■ What to work on:
Your job is to restate each entry word for word.

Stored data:
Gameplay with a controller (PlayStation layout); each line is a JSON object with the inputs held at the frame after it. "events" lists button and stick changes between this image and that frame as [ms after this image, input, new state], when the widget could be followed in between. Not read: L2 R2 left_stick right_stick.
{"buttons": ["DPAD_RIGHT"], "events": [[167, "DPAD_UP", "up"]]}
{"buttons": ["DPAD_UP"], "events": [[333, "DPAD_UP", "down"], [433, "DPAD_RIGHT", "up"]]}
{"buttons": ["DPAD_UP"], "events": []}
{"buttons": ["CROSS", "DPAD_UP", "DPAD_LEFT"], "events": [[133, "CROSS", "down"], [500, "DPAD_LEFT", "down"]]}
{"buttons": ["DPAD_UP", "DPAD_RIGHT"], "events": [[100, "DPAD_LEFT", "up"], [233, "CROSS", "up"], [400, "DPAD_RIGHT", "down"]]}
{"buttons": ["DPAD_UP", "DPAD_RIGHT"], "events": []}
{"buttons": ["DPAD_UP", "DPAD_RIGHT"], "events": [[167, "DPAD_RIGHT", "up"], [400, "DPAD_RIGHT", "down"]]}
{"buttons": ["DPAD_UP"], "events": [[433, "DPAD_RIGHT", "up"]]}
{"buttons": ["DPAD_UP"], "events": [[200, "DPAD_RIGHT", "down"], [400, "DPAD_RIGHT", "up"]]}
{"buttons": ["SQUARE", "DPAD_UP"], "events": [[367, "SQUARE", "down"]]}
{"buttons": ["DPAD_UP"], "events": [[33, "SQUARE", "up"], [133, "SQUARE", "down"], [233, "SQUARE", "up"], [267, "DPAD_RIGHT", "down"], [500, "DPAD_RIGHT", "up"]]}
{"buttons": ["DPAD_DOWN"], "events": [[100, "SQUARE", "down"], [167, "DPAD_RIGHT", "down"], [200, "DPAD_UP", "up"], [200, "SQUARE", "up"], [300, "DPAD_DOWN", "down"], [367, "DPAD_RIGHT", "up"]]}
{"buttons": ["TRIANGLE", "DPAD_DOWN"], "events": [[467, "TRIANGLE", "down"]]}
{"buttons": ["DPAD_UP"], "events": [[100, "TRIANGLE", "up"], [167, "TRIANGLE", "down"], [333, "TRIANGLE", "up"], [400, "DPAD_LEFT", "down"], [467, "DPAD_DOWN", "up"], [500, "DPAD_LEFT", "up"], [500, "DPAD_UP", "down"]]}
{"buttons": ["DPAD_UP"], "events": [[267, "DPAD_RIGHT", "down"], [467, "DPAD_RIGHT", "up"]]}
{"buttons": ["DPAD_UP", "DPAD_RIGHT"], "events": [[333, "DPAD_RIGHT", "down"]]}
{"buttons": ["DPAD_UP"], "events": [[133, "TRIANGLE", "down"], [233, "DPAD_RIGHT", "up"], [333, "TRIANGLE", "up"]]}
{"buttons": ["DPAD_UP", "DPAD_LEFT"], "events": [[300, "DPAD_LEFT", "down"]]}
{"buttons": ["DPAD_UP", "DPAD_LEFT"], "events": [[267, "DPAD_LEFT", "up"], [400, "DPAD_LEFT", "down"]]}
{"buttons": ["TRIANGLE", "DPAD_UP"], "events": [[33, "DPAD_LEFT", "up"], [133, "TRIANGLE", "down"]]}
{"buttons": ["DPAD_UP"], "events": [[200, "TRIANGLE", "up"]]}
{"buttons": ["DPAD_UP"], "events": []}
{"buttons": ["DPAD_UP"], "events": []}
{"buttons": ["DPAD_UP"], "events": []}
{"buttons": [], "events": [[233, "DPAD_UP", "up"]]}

■ Response to the exercise:
Gameplay with a controller (PlayStation layout); each line is a JSON object with the inputs held at the frame after it. "events" lists button and stick changes between this image and that frame as [ms after this image, input, new state], when the widget could be followed in between. Not read: L2 R2 left_stick right_stick.
{"buttons": ["DPAD_RIGHT"], "events": [[167, "DPAD_UP", "up"]]}
{"buttons": ["DPAD_UP"], "events": [[333, "DPAD_UP", "down"], [433, "DPAD_RIGHT", "up"]]}
{"buttons": ["DPAD_UP"], "events": []}
{"buttons": ["CROSS", "DPAD_UP", "DPAD_LEFT"], "events": [[133, "CROSS", "down"], [500, "DPAD_LEFT", "down"]]}
{"buttons": ["DPAD_UP", "DPAD_RIGHT"], "events": [[100, "DPAD_LEFT", "up"], [233, "CROSS", "up"], [400, "DPAD_RIGHT", "down"]]}
{"buttons": ["DPAD_UP", "DPAD_RIGHT"], "events": []}
{"buttons": ["DPAD_UP", "DPAD_RIGHT"], "events": [[167, "DPAD_RIGHT", "up"], [400, "DPAD_RIGHT", "down"]]}
{"buttons": ["DPAD_UP"], "events": [[433, "DPAD_RIGHT", "up"]]}
{"buttons": ["DPAD_UP"], "events": [[200, "DPAD_RIGHT", "down"], [400, "DPAD_RIGHT", "up"]]}
{"buttons": ["SQUARE", "DPAD_UP"], "events": [[367, "SQUARE", "down"]]}
{"buttons": ["DPAD_UP"], "events": [[33, "SQUARE", "up"], [133, "SQUARE", "down"], [233, "SQUARE", "up"], [267, "DPAD_RIGHT", "down"], [500, "DPAD_RIGHT", "up"]]}
{"buttons": ["DPAD_DOWN"], "events": [[100, "SQUARE", "down"], [167, "DPAD_RIGHT", "down"], [200, "DPAD_UP", "up"], [200, "SQUARE", "up"], [300, "DPAD_DOWN", "down"], [367, "DPAD_RIGHT", "up"]]}
{"buttons": ["TRIANGLE", "DPAD_DOWN"], "events": [[467, "TRIANGLE", "down"]]}
{"buttons": ["DPAD_UP"], "events": [[100, "TRIANGLE", "up"], [167, "TRIANGLE", "down"], [333, "TRIANGLE", "up"], [400, "DPAD_LEFT", "down"], [467, "DPAD_DOWN", "up"], [500, "DPAD_LEFT", "up"], [500, "DPAD_UP", "down"]]}
{"buttons": ["DPAD_UP"], "events": [[267, "DPAD_RIGHT", "down"], [467, "DPAD_RIGHT", "up"]]}
{"buttons": ["DPAD_UP", "DPAD_RIGHT"], "events": [[333, "DPAD_RIGHT", "down"]]}
{"buttons": ["DPAD_UP"], "events": [[133, "TRIANGLE", "down"], [233, "DPAD_RIGHT", "up"], [333, "TRIANGLE", "up"]]}
{"buttons": ["DPAD_UP", "DPAD_LEFT"], "events": [[300, "DPAD_LEFT", "down"]]}
{"buttons": ["DPAD_UP", "DPAD_LEFT"], "events": [[267, "DPAD_LEFT", "up"], [400, "DPAD_LEFT", "down"]]}
{"buttons": ["TRIANGLE", "DPAD_UP"], "events": [[33, "DPAD_LEFT", "up"], [133, "TRIANGLE", "down"]]}
{"buttons": ["DPAD_UP"], "events": [[200, "TRIANGLE", "up"]]}
{"buttons": ["DPAD_UP"], "events": []}
{"buttons": ["DPAD_UP"], "events": []}
{"buttons": ["DPAD_UP"], "events": []}
{"buttons": [], "events": [[233, "DPAD_UP", "up"]]}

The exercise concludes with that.